## Task prompt
No image is to be carried over; reproduce the rest of the listing word for word.

## Supplied information
###
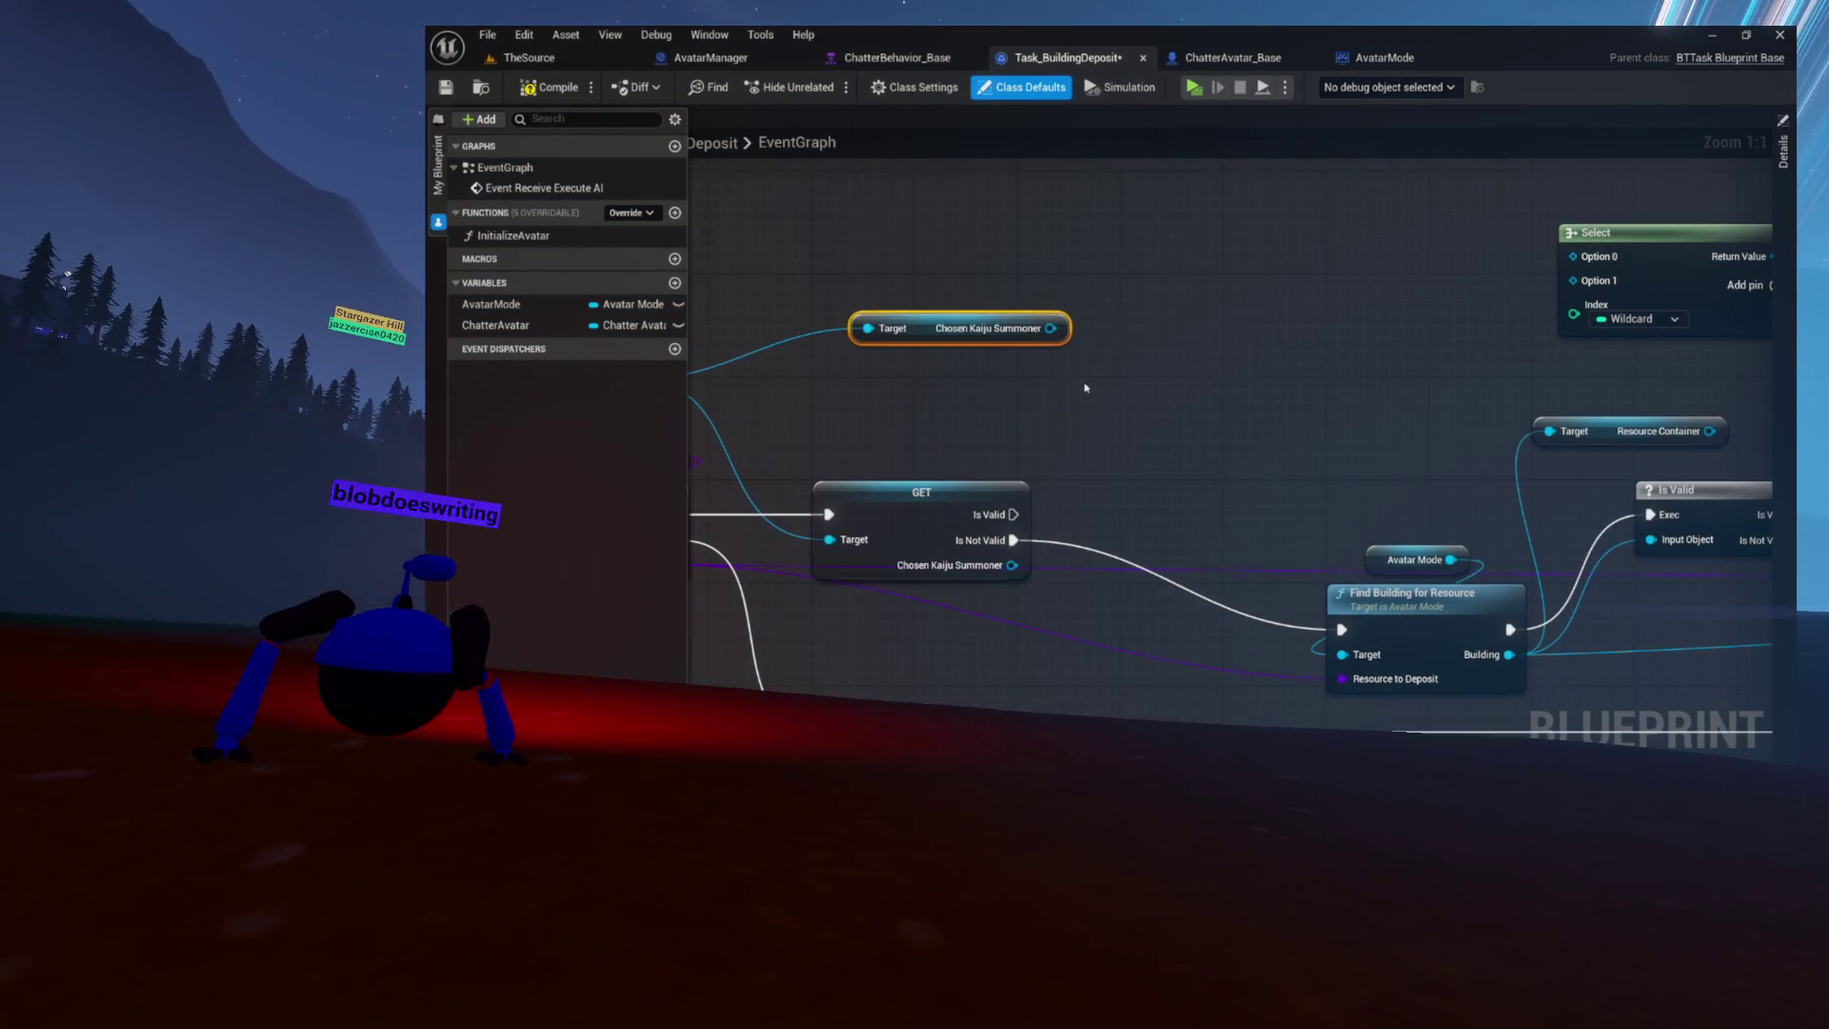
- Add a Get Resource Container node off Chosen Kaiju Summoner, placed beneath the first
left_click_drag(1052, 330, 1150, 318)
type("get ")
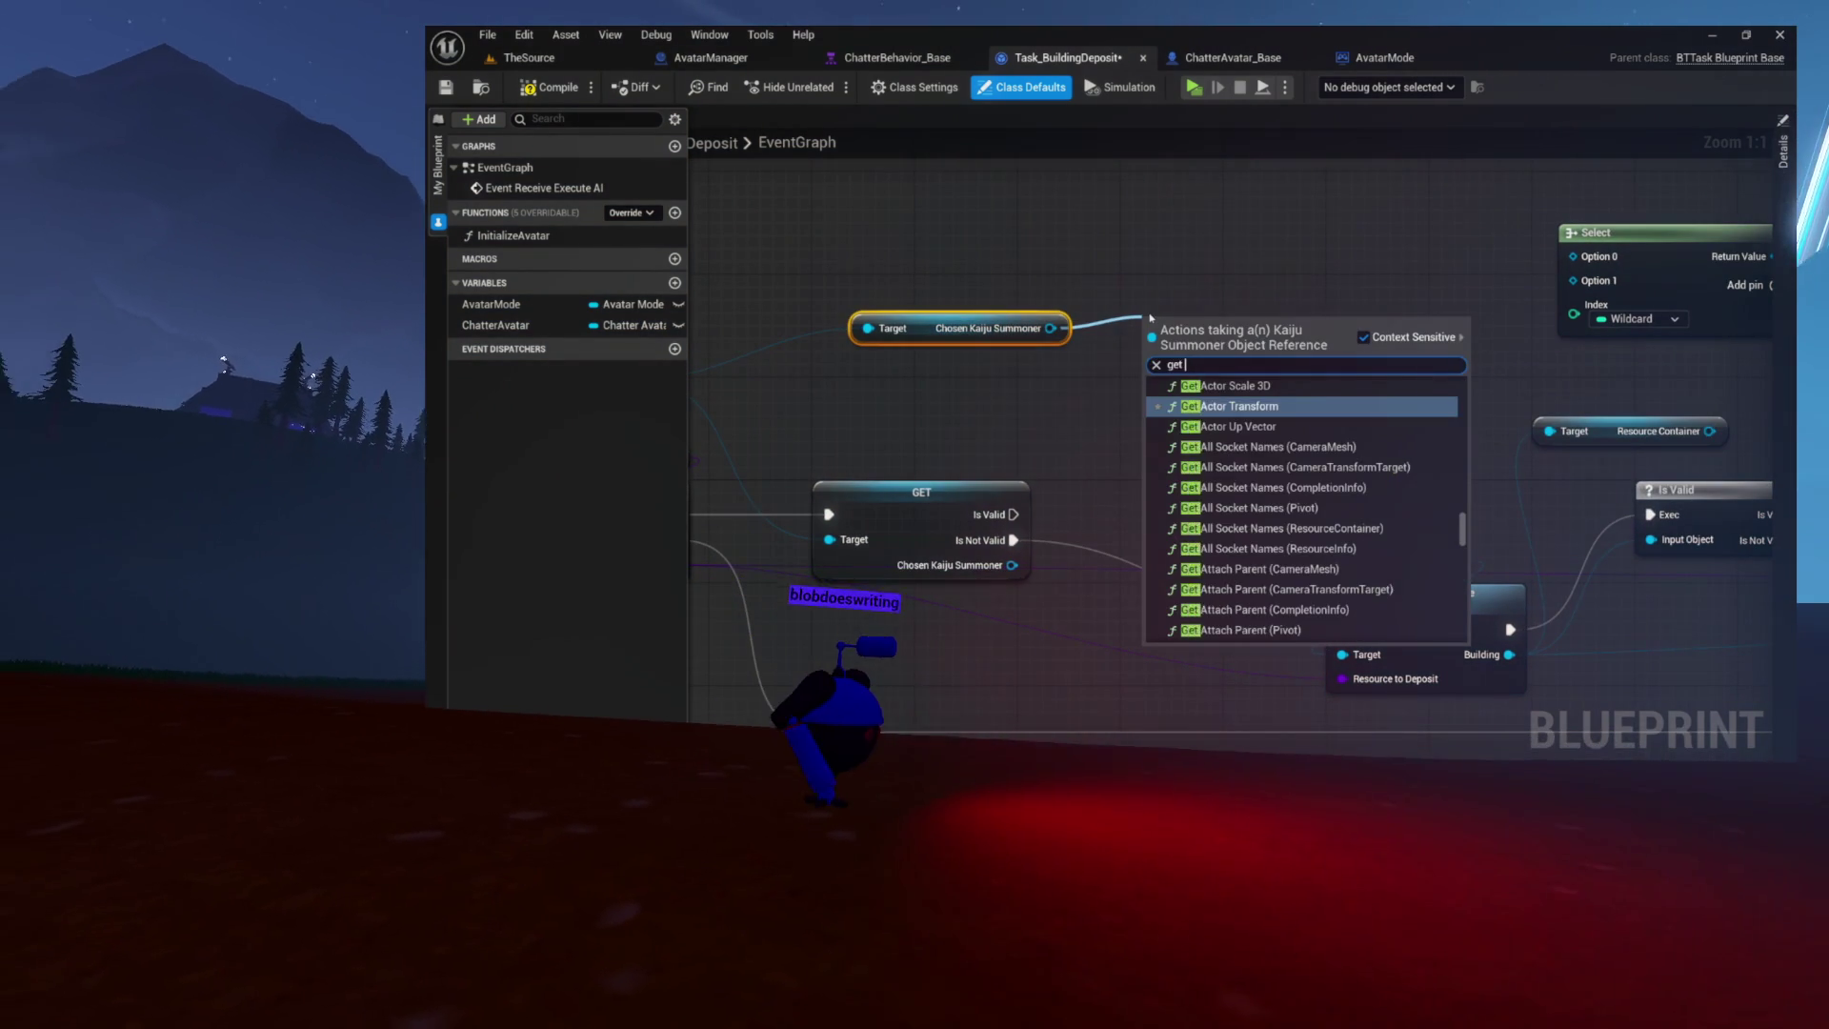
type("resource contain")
###
## Solution to the problem
- Add a Get Resource Container node off Chosen Kaiju Summoner, placed beneath the first
left_click_drag(1052, 330, 1150, 318)
type("get ")
type("resource contain")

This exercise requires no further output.